Two Grand Tuesday | Barn-finds


Today's ‘Two Grand Tuesday’, our weekly pick of the classified ads, takes a look at three bikes that fall into the popular barn-find catergory.

For over 25 years our resident second-hand bike man, Scottie Redmond, has bought, sold and broken up motorcycles for parts. He's purchased bargains, howlers and a few he'd rather forget but uses his unquestionable experience and encyclopaedic knowledge of the market to give him the edge…and he’s been browsing for bargains with a £2,000 limit in mind again this week.

“The term ‘Barn-find’ is it just a convenient phrase that allows sellers to get rid of non-functioning motorcycles,” said Scott, “or is there a world of barns out there that contain mechanical treasure that I have missed? We grabbed our virtual £2,000 and went online for a look at what is available.”





The Good: Yamaha DT175 1977 | £1,300

eBay link:

The USA is probably home to thousands of barns, so it’s a great place for the used bike trade to go hunting for stock. This gem of a find would’ve got the buyer’s juices flowing and here’s why: The speedo reveals it’s only covered 647-miles from new. Sure, anyone can wind a speedo back, or fit one from another bike, but looking deeper at this alleged barn-find gives us plenty of evidence to back up the low reading on the dials. This bike is wearing tyres that are date stamped from 1977, a thrill for those who like to find unrestored Japanese classics, the fact that they are very much past their use by date is neither here or there. This dinky DT also boasts only one owner from new, again this adds credibility to the seller’s story.

Our seller isn’t shy with giving us the cold hard facts about his find, it’s in a pretty sorry state and doesn’t run. If you’re looking for a quick fix, this isn’t the bike for you. The beauty of these 70s two-stroke singles is that with the correct tools, a bag of cash and a basic mechanical knowledge you could undertake a majority of the restoration work by yourself in your own shed. That’s how many of us first got our hands on spanners, fixing our two-stroke learner bikes.

This DT175 is well worthy of a loving home, with used and new spares still plentiful it would make a very enjoyable and worthwhile project.

Anorak Fact: The Yamaha DT range had a model to suit most riders, ranging from a 50cc up to a 400cc air-cooled beauty.

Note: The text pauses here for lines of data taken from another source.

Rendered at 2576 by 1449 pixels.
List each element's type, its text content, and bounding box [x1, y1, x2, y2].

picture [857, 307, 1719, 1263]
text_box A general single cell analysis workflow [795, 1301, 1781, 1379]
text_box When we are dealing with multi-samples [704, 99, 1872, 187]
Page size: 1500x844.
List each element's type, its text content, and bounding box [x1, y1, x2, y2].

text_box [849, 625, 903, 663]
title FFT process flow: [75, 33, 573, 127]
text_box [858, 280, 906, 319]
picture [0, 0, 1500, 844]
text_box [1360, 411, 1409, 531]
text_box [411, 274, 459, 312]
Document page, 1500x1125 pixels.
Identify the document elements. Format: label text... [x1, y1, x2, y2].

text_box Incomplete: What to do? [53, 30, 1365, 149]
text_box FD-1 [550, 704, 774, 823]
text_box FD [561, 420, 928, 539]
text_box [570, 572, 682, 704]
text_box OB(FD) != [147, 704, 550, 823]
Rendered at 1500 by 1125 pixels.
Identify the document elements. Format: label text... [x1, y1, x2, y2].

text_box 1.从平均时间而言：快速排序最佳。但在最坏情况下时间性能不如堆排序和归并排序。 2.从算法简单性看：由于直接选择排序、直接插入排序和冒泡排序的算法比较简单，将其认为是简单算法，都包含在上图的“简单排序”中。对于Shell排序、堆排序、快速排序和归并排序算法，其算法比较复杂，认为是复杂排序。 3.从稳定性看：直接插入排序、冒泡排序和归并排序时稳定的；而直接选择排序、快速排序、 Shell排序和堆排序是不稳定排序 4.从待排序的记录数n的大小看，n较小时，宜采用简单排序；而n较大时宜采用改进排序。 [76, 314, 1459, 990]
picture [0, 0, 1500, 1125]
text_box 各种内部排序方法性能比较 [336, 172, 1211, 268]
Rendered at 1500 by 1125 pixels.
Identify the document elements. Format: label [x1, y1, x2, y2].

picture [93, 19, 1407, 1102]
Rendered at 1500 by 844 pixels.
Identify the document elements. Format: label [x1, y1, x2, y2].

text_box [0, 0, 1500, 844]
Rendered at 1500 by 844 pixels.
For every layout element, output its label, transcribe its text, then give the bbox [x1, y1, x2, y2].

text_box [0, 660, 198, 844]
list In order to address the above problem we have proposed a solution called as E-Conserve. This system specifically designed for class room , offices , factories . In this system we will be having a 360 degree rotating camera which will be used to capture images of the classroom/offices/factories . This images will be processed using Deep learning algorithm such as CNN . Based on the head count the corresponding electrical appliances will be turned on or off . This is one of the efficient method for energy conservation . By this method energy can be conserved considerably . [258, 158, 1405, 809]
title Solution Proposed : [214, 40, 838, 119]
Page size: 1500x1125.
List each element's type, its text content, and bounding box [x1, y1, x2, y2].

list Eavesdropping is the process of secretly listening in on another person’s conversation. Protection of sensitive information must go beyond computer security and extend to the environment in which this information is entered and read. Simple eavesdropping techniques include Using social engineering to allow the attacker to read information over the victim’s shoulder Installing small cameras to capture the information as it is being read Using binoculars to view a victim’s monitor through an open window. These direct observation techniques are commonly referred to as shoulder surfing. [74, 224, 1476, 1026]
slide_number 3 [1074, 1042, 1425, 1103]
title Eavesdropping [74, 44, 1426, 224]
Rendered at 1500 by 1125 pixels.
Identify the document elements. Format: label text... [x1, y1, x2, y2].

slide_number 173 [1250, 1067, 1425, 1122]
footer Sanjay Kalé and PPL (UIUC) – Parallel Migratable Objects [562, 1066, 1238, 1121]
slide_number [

The Bad: Suzuki 1980s GS550 x2.5 | £1,600

eBay link:

What’s better than finding one barn find bike, discovering two! Here we have a pair of Suzuki GS550s, but this deal doesn’t stop there. After flicking through the pictures and reading the listing, there’s at least another half a bike in this massive Suzuki haul.

There’s also an assortment of biscuit tins that are full up with with even more bits of GS550.

There’s only one V5 between the three frames, obtaining a new logbook won’t be an issue if the number plates are present for the other two. The bikes are being sold on after the original owner passed away.

With an asking price of £1,600 it’s not a cheap way to land yourself a project. There isn’t much love around for the Suzuki GS550, strange really when you consider it was a big seller in its day. This makes the thought of burying cash into this forgotten model a tough choice. The asking price of £1,600 is optimistic, even if you were to sell off any parts you didn’t require it’s still going to be a labour of love moving forward.

Anorak Fact: Suzuki built a Katana version of the GS550, it had a different tank, bodywork and some funky orange wheels.




The Ugly: Kawasaki GPz750 Uni-Trac 1983 | £1,999

eBay link:

On the face of it the Kawasaki GPz750 is a decent motorcycle. It was part of the Kawasaki range back in the mid 1980s, at the time there was no shortage of 750cc machines on the market, most of them were actually in the Kawasaki range.

There was the new kid on the block, the GPz750R, it was basically a scaled down GPz900R. If you wanted something sensible there was the shaft drive GT750. There was even a 750cc Turbo, they sold in limited numbers and are now a fully fledged 80s classic, with prices to match. All of which leads us nicely to this, the GPz750 Uni-Trac.

There’s nothing overly clever about this air cooled four cylinder, it was part of a family of GPz Uni-Trac models, it was sandwiched by the smaller GPz550 and larger GPz1100. The trilogy shared the same looks, and in the real world the 750cc option was the pick of the bunch. They were always a poor mans sports bike, how times have changed. Prices appear to be on the up, well asking prices do, whether they ever achieve these ambitious price tags is doubtful.

Here we have a freshly imported GPz750, sadly it’s in the less popular silver paint. Touted to be a barn find this Kawasaki definitely looks like it’s been left for dead. Finish on this model was never a strong point, so zooming in on the photos I am not surprised to see this one is kissed by plenty of corrosion. Making things worse is this bike is being sold as a non-runner, at £1,999 that’s a big gamble.

Anorak Fact: Wayne Rainey won the 1983 AMA championship on a Muzzy Kawasaki GPz750 Uni Trac.